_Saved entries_
────────────────────────────────────────
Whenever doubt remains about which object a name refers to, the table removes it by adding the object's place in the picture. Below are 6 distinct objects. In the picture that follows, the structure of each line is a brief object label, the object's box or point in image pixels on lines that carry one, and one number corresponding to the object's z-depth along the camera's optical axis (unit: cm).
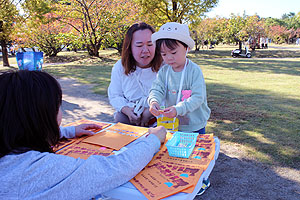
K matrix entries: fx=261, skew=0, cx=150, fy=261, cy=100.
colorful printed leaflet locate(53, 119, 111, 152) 161
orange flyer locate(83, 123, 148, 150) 163
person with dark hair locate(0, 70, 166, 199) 97
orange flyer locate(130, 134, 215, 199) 112
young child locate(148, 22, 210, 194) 207
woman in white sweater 255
────────────────────────────────────────
_WHAT THE TASK REQUIRES_
Copy out every line of the data in which the word "flyer" is found.

_FINAL ANSWER_
orange flyer locate(83, 123, 148, 150) 163
orange flyer locate(130, 134, 215, 199) 112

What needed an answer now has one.